Whereas the oak tree is still there regardless of whether we look at it, talk about it, call it different names. With the oak tree, the specific configuration of atoms matters. With Bitcoin, the agreement of people matters.
Hence, we have the power to mutate Bitcoin with the power of thought and agreement, in a way we cannot with the oak tree.
Notably, this has happened before (P2SH and some bug fixes come to mind). People agreed that Bitcoin should be changed, and viola, Bitcoin was changed, without anyone supposing we're now using an alt.
This discussion has practical consequences beyond the OP's opinion. When I accept bitcoins as payment, I do so because I believe they will have value now and in the future (as with any other currency). I believe this because I believe Bitcoin will be used, and that there will be no more than 21M bitcoins. "Used" is a human-centric concept and thus is influenced by perception and marketing. If people use the name "Bitcoin" to refer to a new protocol, it has a different effect on the survivability of the old protocol than if people used a different name.

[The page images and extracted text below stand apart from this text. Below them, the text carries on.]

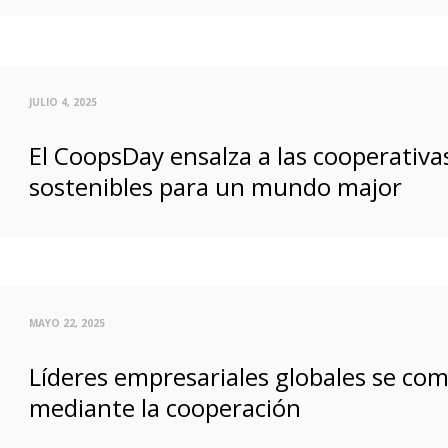
JULIO 4, 2025
El CoopsDay ensalza a las cooperativas
sostenibles para un mundo major
MAYO 22, 2025
Líderes empresariales globales se com
mediante la cooperación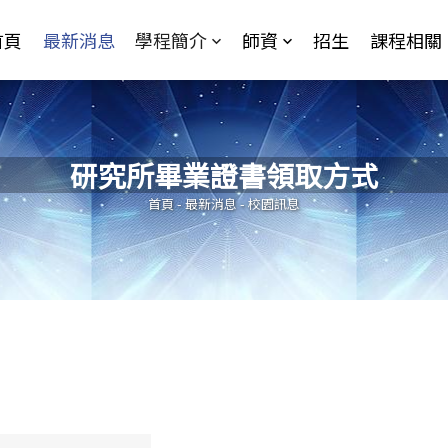
Jump to Main content
Jump to Navigation
首頁
最新消息
學程簡介
師資
招生
課程相關
研究所畢業證書領取方式
您在這裡
首頁
-
最新消息
-
校園訊息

So "will a protocol that has a different inflation schedule than the current Bitcoin exist" is a different question from "will a protocol that has a different inflation schedule than the current Bitcoin exist and be called 'Bitcoin'". A positive answer to the latter doesn't bode well to the value of bitcoins I can currently obtain, thus a negative answer to it is what I need to be assured in accepting bitcoins. This again is a practical consideration, not a purely philosophical one.